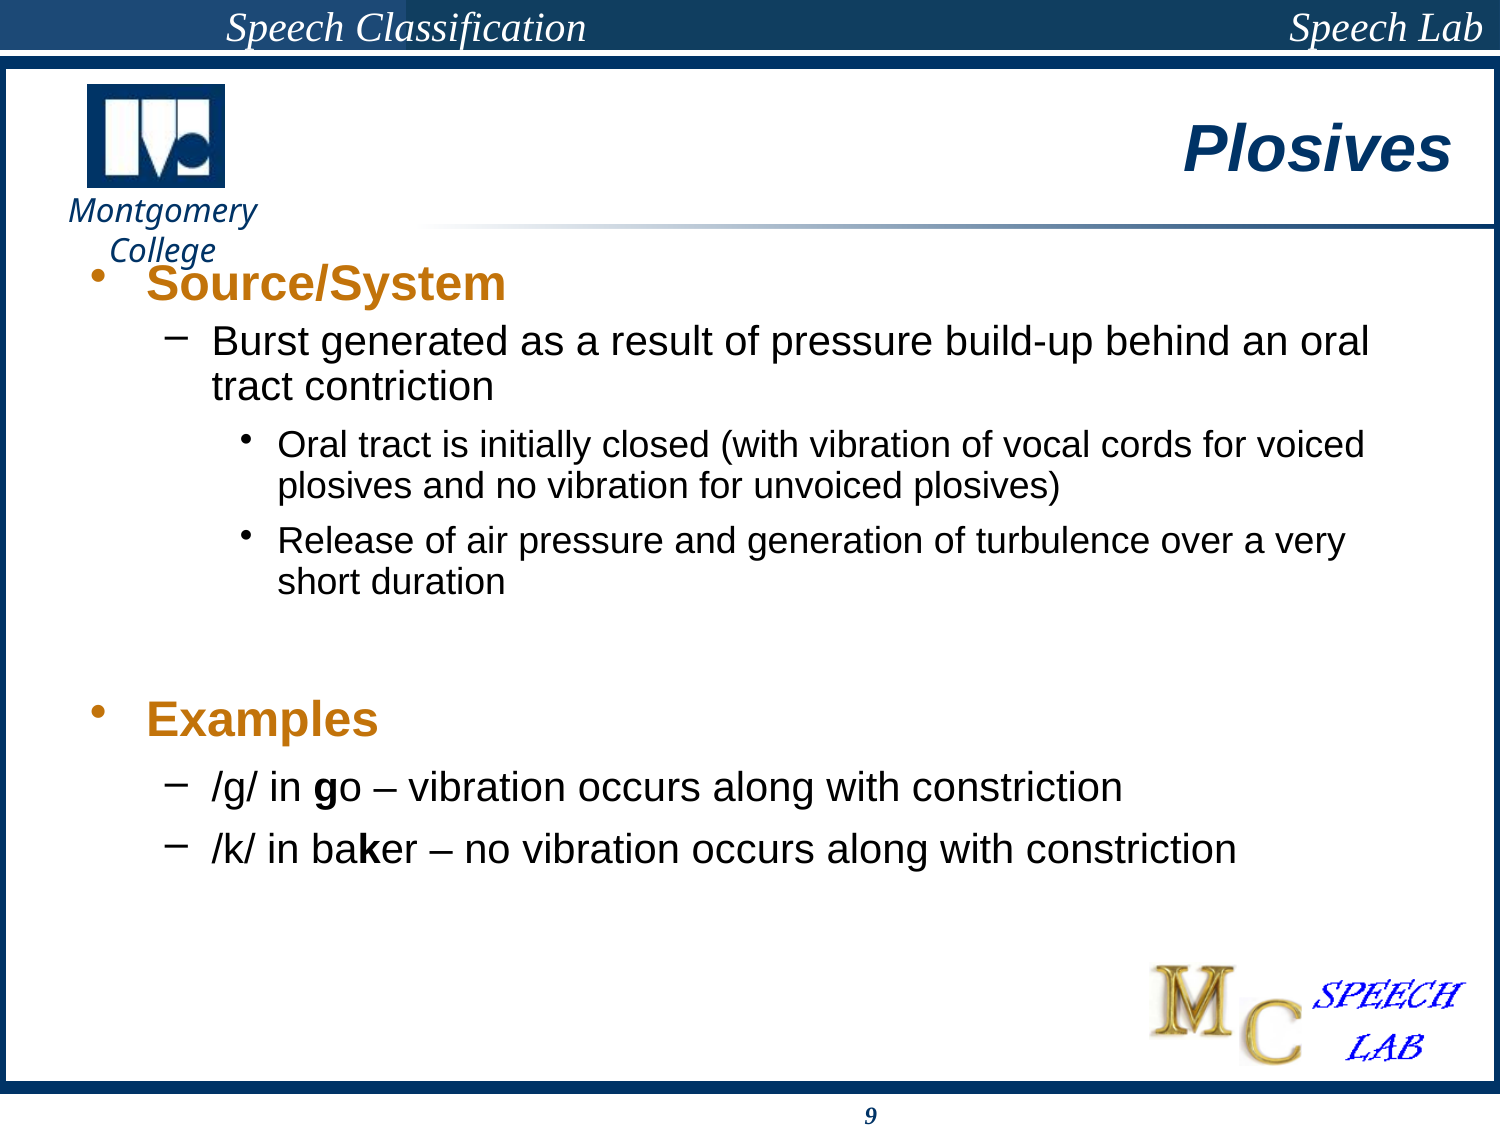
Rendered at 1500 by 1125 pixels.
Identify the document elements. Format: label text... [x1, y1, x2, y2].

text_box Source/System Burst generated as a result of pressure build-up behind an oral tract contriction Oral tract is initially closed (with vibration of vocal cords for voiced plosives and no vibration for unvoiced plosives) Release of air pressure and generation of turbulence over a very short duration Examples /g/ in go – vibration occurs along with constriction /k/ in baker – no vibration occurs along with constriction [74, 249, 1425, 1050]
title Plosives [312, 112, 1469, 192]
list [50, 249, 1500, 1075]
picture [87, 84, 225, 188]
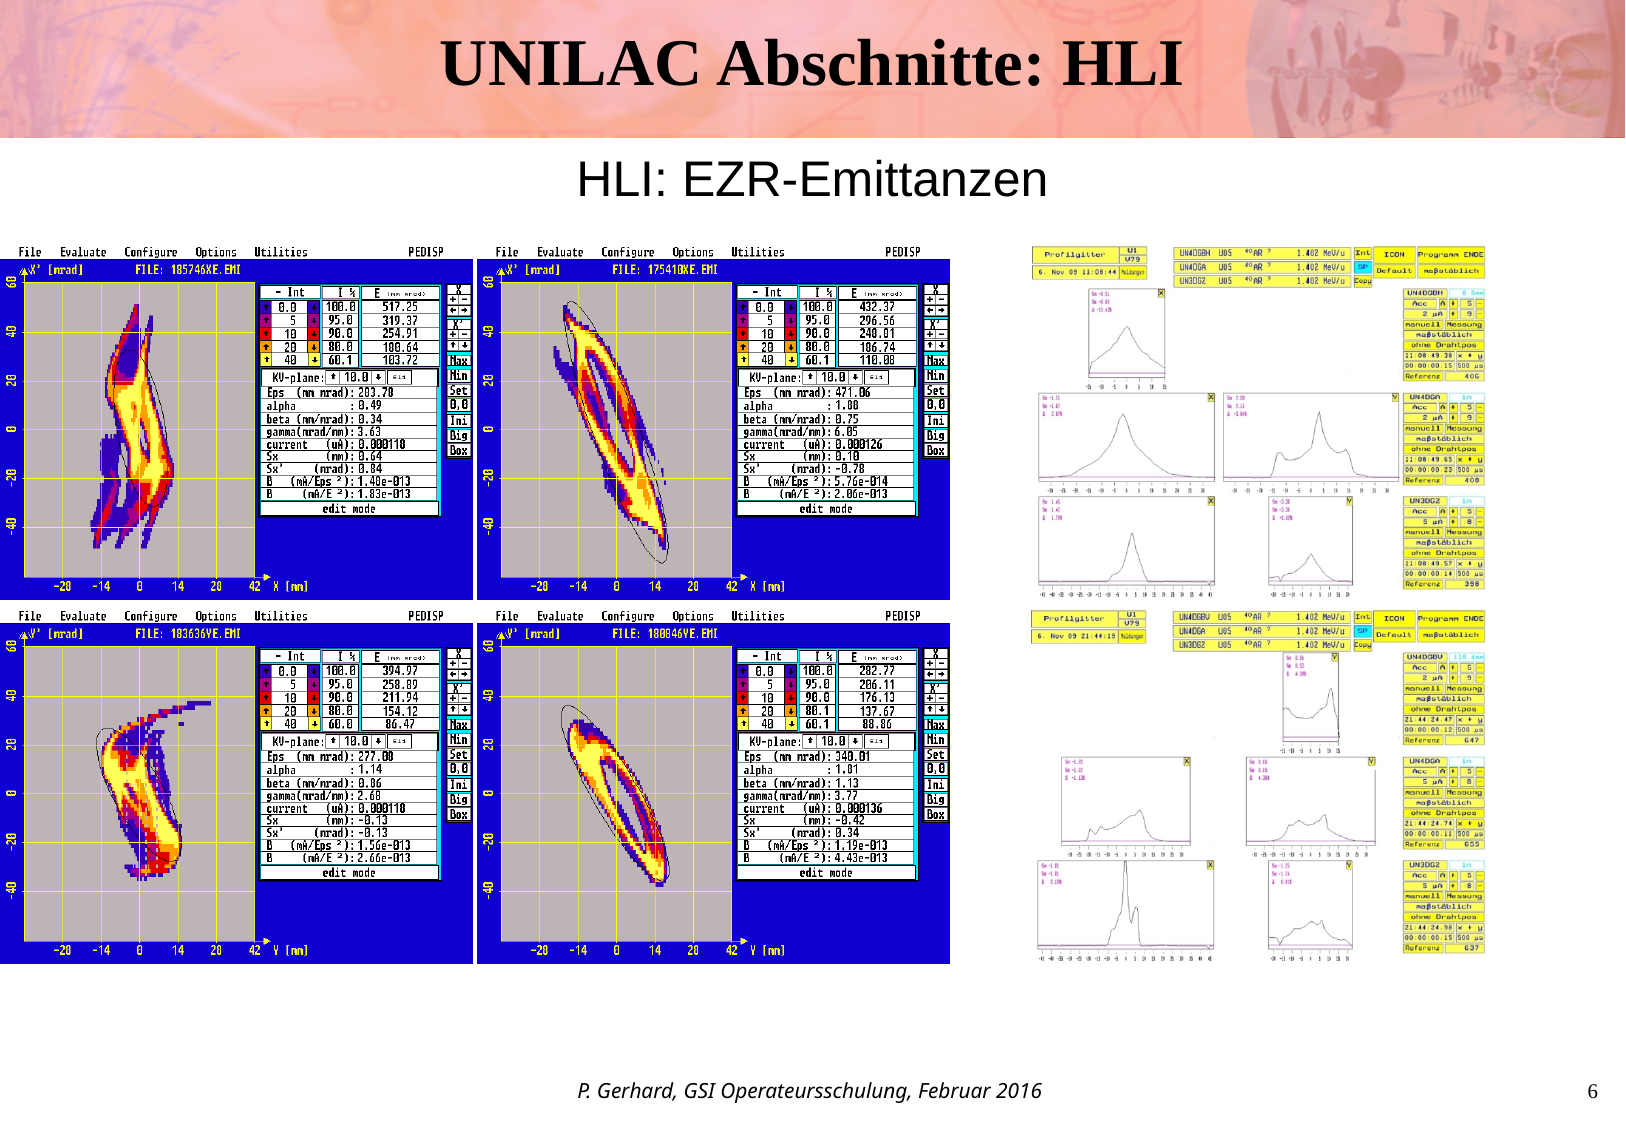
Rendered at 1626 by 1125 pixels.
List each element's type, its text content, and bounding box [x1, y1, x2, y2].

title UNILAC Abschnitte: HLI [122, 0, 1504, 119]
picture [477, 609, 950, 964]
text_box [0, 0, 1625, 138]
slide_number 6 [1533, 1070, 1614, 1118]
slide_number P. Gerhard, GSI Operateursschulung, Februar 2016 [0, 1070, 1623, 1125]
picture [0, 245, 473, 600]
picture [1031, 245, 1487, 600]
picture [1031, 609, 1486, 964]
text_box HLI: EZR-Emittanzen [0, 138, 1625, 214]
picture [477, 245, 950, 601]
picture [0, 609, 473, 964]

+ + + +

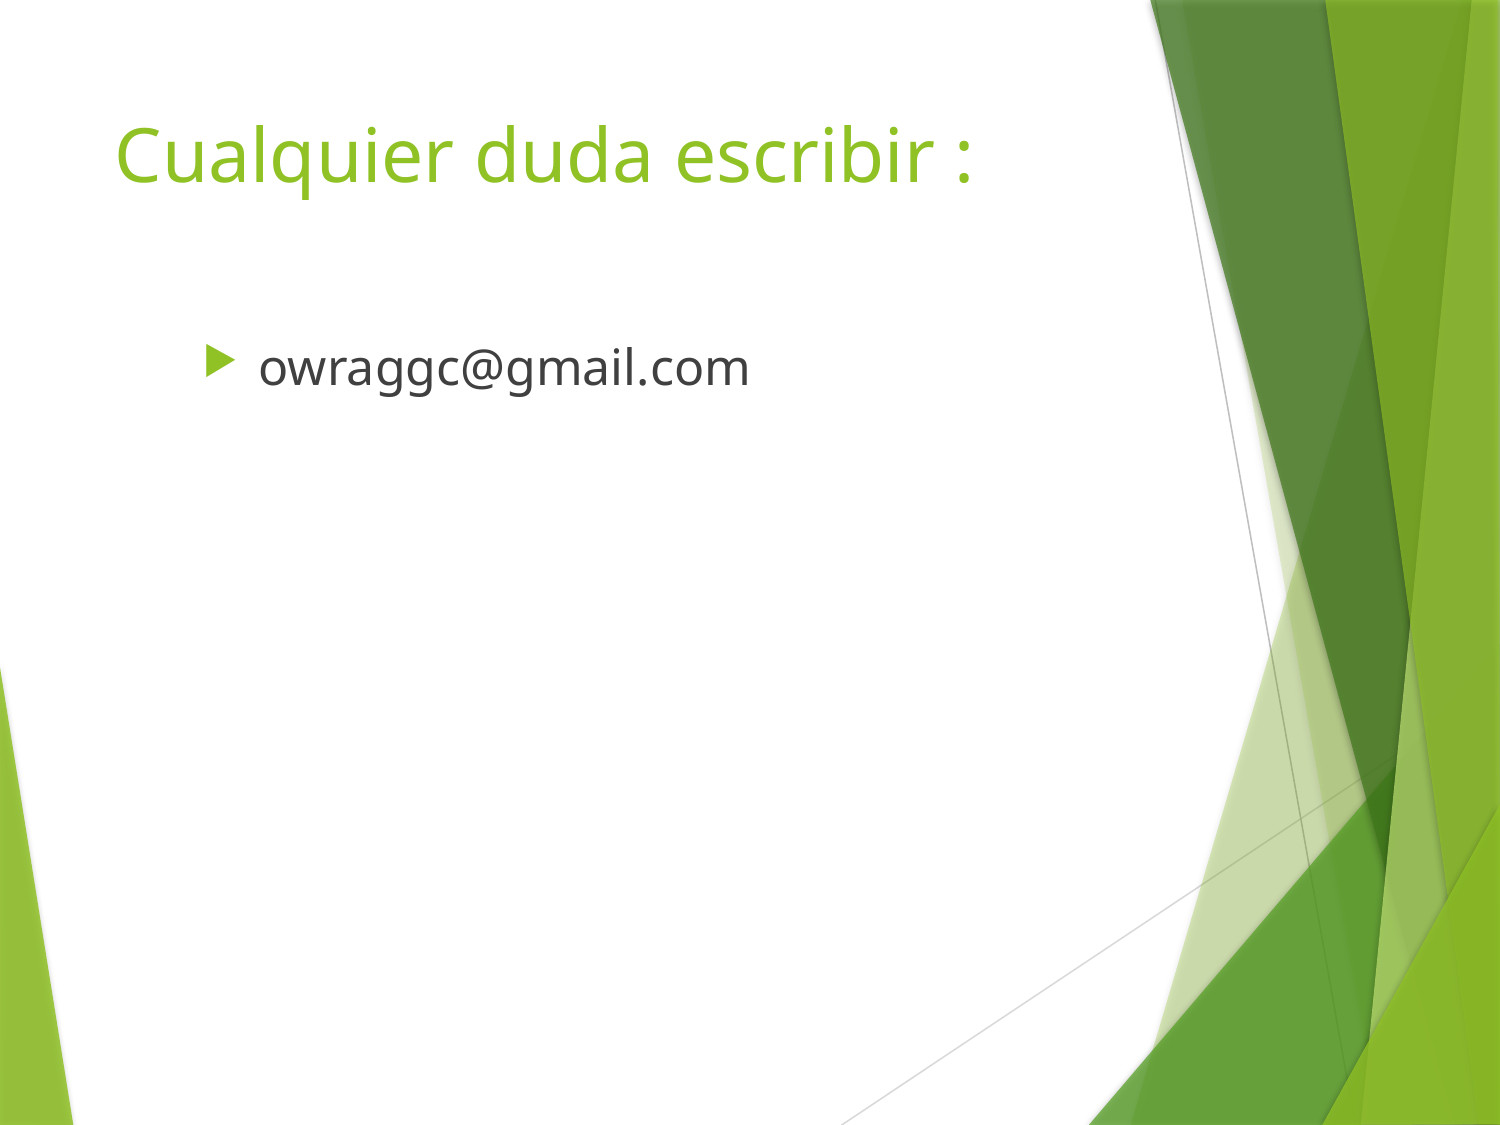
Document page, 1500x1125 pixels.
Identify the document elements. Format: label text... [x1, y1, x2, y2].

+ + + +

# WORK ITEM
Please return each line of the data above in which the word "pixels" occurs.

# SOLUTION TO THE PROBLEM
Rendered at 1500 by 1125 pixels.
Rendered at 1626 by 1125 pixels.
Document page, 1500x1125 pixels.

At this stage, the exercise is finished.